What is expected — Return the passage from the seminar notice on Michael Gove's GCSE reforms starting at "Reforming Key Stage" and ending at "and ‘grade inflation’?", copied word for word.

Reforming Key Stage 4 Qualifications: Michael Gove Moderniser or Reactionary? Greenwich University Seminar.

Martin Allen  08/11/12

Michael Gove’s schools revolution continues. The Secretary of State has used the debacle over this summer’s exam grades to announce proposals to abolish GCSE, an examination which he considers ‘no longer fit for purpose’; but also to reaffirm the importance of English Baccalaureate subjects in the secondary school curriculum.  Having already ended modular assessment for GCSE courses beginning in 2012 Gove is proposing GCSEs be replaced by new ‘more rigorous’ exams in the E-bacc subjects. This presentation will address the following questions:

  • Have exams become ‘too easy’ and standards ‘dumbed down’ – in the way Gove argues?
  • Is there an alternative explanation for increased performance levels and ‘grade inflation’?
  • Are Gove’s proposals really about  bringing secondary education in this country more in line with that in ‘high performing’ countries – particularly those in East Asia?
  • Rather than ‘modernising’ the qualifications system is Gove promoting a ‘reactionary’ and elitist agenda aimed at restoring the role of traditional academic education at the expense of other types of learning?

Data section —
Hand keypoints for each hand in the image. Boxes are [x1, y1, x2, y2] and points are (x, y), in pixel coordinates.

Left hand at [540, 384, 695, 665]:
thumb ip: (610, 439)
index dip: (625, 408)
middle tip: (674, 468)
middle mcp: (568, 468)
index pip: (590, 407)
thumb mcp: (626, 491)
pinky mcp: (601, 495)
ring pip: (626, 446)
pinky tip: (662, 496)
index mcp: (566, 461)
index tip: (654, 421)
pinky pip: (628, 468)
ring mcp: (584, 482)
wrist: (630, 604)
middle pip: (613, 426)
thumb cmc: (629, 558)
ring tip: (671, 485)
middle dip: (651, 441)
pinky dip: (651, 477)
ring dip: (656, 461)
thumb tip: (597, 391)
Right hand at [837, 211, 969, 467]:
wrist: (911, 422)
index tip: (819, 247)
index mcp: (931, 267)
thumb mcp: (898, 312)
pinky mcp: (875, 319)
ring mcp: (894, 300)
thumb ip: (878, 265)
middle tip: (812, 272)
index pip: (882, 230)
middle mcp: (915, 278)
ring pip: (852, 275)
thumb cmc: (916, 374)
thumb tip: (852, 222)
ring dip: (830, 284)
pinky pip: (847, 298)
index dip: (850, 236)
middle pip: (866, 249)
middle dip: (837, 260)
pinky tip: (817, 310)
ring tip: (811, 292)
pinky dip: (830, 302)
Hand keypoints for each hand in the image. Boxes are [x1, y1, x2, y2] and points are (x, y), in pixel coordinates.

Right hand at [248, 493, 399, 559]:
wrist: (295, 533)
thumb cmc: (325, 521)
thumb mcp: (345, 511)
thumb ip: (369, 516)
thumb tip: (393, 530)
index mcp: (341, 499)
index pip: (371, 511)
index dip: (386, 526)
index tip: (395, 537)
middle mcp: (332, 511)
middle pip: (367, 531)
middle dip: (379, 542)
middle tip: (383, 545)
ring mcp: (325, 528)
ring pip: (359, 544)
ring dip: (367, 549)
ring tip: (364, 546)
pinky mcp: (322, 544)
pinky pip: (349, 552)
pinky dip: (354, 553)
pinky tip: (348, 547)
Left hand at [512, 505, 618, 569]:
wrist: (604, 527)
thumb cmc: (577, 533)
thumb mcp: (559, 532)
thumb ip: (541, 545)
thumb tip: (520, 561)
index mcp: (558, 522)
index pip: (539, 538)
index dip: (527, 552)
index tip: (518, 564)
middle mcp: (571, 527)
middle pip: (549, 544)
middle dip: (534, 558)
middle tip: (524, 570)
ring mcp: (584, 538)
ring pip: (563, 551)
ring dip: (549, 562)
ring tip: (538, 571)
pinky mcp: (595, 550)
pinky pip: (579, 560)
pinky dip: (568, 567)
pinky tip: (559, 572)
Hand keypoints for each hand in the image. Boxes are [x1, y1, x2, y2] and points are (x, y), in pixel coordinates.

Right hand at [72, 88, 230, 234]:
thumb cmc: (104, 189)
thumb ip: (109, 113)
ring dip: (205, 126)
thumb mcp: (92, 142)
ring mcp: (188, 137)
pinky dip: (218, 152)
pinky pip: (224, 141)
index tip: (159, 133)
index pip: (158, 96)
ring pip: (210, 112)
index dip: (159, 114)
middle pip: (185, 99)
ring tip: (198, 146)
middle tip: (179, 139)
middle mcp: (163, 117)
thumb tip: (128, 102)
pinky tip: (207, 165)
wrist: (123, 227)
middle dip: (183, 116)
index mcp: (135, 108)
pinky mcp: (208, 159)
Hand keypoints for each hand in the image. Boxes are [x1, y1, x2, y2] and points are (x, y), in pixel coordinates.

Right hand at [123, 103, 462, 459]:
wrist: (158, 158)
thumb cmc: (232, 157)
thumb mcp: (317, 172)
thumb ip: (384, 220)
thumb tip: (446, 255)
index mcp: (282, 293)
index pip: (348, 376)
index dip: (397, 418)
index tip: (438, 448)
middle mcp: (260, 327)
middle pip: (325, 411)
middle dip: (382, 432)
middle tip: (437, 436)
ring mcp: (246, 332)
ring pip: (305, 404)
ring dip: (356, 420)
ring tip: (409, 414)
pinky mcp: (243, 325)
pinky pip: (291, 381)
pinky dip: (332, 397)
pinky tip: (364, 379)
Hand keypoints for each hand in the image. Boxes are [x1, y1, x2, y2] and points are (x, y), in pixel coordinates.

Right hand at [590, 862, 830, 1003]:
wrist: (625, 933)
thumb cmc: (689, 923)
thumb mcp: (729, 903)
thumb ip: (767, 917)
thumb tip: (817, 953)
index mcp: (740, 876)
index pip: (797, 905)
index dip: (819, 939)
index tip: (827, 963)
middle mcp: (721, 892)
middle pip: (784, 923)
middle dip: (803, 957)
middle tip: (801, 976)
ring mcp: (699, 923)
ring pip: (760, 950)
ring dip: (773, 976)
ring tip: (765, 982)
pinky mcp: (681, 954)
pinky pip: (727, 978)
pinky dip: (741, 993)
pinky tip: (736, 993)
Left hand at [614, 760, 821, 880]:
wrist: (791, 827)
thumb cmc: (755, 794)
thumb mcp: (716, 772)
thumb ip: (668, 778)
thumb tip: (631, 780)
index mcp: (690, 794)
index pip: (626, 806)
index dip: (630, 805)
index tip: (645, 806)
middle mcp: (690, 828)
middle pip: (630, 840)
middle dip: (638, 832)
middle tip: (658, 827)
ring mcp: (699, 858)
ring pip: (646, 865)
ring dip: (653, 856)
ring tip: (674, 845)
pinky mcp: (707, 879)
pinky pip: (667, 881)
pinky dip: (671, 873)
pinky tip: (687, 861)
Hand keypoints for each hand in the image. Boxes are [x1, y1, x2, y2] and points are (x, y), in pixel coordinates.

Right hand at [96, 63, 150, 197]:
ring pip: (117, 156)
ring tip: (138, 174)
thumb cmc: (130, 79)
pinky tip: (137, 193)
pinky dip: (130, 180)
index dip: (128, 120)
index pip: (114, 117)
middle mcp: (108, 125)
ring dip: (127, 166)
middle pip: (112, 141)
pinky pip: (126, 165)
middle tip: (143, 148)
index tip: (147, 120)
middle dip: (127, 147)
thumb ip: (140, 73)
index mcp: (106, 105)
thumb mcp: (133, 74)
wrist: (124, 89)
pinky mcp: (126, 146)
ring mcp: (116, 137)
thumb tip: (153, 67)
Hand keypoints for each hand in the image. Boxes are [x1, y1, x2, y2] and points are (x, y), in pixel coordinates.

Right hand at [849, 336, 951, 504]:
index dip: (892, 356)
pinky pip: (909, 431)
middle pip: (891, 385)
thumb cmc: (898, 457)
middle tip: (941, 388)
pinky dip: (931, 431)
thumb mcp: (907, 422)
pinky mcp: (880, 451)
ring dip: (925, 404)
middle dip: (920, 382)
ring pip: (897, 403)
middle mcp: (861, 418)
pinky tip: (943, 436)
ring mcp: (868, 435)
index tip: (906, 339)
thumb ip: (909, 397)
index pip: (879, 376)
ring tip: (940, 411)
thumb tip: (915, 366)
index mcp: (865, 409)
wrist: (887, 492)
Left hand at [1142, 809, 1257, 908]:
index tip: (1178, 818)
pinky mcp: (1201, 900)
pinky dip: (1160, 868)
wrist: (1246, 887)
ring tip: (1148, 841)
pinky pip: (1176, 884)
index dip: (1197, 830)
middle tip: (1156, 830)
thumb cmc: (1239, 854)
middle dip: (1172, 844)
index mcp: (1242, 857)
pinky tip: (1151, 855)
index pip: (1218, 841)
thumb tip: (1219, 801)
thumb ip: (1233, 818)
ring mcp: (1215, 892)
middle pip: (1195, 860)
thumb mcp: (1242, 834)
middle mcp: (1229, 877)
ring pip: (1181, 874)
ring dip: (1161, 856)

Reply —
Reforming Key Stage 4 Qualifications: Michael Gove Moderniser or Reactionary? Greenwich University Seminar.

Martin Allen  08/11/12

Michael Gove’s schools revolution continues. The Secretary of State has used the debacle over this summer’s exam grades to announce proposals to abolish GCSE, an examination which he considers ‘no longer fit for purpose’; but also to reaffirm the importance of English Baccalaureate subjects in the secondary school curriculum.  Having already ended modular assessment for GCSE courses beginning in 2012 Gove is proposing GCSEs be replaced by new ‘more rigorous’ exams in the E-bacc subjects. This presentation will address the following questions:

  • Have exams become ‘too easy’ and standards ‘dumbed down’ – in the way Gove argues?
  • Is there an alternative explanation for increased performance levels and ‘grade inflation’?